Other than that, there’s really not all that much to tell. The soundtrack is eclectic, reflecting the state of Terence’s sanity at varying points, and the lighting is all very well done and not too in-your-face, and that’s about it. This movie is fantastically dark whilst still laugh-out-loud hilarious, and is shot and acted in beautifully. This is undoubtedly one of my favourite movies of 2010, right up with Inception, Toy Story 3, and The Book of Eli (and, of course, The Expendables). Maybe 2010 wasn’t the best year for cinema, and the Oscars were a joke – but we have had a couple of great movies, right?

Just before I wrap this up, I just wanted to talk about the title. The DVD case says “Bad Lieutenant” (Without “The”) on it, but when I was watching the actual film, the title was given as “The Bad Lieutenant: Port of Call, New Orleans” – is this just because the British title was changed from the American one but they couldn’t be bothered to re-edit the title sequence, or is this really a movie with 2 names? I still find it weird when I go to watch Rambo and realize it’s actually called ‘First Blood’, so I was freaked out a little by this. But not to worry, I’ll post this as a review of “The Bad Lieutenant”, and leave the rest up to God. Or Allah, or whoever…
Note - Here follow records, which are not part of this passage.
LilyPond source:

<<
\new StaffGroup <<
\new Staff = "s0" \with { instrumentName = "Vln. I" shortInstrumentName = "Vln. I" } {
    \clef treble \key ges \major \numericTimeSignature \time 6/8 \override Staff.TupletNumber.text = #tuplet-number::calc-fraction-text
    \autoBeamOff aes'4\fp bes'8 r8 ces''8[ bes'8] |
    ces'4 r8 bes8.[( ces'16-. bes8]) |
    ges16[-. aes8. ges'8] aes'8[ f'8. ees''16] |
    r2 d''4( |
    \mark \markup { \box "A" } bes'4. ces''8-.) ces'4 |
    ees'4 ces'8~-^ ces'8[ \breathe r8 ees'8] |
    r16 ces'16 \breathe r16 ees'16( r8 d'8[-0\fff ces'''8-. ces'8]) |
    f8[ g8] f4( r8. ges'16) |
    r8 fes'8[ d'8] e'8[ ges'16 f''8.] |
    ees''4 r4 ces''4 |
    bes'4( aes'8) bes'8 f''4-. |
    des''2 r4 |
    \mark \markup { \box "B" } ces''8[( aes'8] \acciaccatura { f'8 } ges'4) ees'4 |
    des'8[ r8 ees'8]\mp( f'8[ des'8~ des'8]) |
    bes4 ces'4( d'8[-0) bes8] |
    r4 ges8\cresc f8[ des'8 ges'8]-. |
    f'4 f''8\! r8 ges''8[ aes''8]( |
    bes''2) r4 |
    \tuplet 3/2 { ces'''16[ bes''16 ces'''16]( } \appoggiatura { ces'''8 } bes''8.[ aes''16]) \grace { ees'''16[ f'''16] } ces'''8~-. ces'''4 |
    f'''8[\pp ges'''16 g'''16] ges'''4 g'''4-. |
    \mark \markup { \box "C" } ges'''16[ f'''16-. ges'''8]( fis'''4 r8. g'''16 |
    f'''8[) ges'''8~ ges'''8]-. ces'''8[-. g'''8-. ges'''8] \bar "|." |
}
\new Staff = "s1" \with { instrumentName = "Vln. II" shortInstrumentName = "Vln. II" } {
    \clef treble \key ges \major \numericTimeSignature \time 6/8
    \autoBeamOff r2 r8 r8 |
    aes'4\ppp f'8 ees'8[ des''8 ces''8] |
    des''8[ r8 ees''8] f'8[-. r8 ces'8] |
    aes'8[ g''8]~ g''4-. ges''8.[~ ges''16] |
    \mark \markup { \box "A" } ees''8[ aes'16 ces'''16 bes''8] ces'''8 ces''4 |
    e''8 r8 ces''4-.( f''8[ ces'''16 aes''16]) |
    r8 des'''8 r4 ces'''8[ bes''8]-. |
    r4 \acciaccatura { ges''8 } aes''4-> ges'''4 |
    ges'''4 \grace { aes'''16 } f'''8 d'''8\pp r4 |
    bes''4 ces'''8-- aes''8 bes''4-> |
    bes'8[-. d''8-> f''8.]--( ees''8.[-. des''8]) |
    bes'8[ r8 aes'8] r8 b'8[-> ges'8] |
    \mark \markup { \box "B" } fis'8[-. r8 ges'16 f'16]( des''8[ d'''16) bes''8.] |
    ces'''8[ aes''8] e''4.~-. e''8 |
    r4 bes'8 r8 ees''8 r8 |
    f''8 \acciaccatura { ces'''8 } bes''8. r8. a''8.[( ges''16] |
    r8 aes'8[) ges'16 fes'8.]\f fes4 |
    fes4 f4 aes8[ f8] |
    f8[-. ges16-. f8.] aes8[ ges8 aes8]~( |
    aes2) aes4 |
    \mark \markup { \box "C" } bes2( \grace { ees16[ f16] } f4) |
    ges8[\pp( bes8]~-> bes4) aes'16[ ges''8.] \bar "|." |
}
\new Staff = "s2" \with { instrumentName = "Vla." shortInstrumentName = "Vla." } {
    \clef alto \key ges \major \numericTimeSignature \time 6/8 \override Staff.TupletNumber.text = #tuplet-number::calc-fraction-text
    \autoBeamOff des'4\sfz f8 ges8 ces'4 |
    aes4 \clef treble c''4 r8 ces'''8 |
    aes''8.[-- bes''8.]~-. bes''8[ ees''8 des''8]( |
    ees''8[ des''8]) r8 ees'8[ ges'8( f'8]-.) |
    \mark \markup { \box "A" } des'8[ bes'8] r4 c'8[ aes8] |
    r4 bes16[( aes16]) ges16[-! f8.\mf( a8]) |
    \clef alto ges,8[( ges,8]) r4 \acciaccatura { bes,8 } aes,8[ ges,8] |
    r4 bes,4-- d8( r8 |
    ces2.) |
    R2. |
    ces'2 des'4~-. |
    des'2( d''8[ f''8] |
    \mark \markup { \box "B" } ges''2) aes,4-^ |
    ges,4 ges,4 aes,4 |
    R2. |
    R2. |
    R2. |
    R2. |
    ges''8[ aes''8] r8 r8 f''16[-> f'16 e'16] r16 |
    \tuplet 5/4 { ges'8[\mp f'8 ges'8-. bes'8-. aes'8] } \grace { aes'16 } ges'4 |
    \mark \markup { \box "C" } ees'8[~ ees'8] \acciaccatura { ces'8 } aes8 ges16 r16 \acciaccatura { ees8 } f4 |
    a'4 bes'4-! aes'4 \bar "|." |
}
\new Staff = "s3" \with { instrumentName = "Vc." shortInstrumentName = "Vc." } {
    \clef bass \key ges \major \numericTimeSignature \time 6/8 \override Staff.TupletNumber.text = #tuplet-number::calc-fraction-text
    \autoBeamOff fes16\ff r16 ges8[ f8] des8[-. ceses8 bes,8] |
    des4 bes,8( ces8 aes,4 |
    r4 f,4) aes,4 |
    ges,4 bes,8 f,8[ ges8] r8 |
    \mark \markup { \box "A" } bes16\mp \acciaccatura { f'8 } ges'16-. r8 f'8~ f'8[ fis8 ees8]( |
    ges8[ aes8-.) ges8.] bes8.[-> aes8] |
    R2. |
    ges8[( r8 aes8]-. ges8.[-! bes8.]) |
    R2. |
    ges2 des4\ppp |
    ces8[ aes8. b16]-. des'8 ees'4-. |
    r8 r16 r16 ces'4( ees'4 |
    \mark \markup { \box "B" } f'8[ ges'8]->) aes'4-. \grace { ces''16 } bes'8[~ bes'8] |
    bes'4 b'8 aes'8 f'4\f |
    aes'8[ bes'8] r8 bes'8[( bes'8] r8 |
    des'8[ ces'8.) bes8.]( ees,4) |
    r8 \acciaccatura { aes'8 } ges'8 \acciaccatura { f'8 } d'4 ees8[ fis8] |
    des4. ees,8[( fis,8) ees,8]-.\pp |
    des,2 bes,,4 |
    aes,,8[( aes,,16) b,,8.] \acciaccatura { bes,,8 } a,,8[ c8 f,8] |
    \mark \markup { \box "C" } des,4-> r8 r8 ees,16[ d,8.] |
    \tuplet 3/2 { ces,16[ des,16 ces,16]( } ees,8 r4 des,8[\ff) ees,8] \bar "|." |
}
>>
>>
I guess now I just need to watch the original Harvey Keitel film, right?



5 stars

Sorry to give you such a short review, but I really don’t want to spoil anything for you – this is a great movie, and a must see. Hell, even if you’re not a Cage fan, there’s still a good chance you’ll like it, it’s that well done. I would say this is probably my favourite movie of 2010, beating Inception simply because Inception invited you to think about it through its complex plot, and thus felt like it was intentionally trying to make us look at the plot holes that were present in the story. The Bad Lieutenant, however, is clever, but not in such a way that forces you to over-analyse it, and is incredibly good fun to just sit back and watch. I highly recommend this film – it’s undoubtedly Cage’s best work. Now I suppose I should go check out Rescue Dawn and see if Herzog is consistently great.


P.S. Since it’s been exactly 25 years since Phil Lynott died, I leave you with this YouTube link as a tribute to the man.

If only there was more music like Thin Lizzy around these days, huh?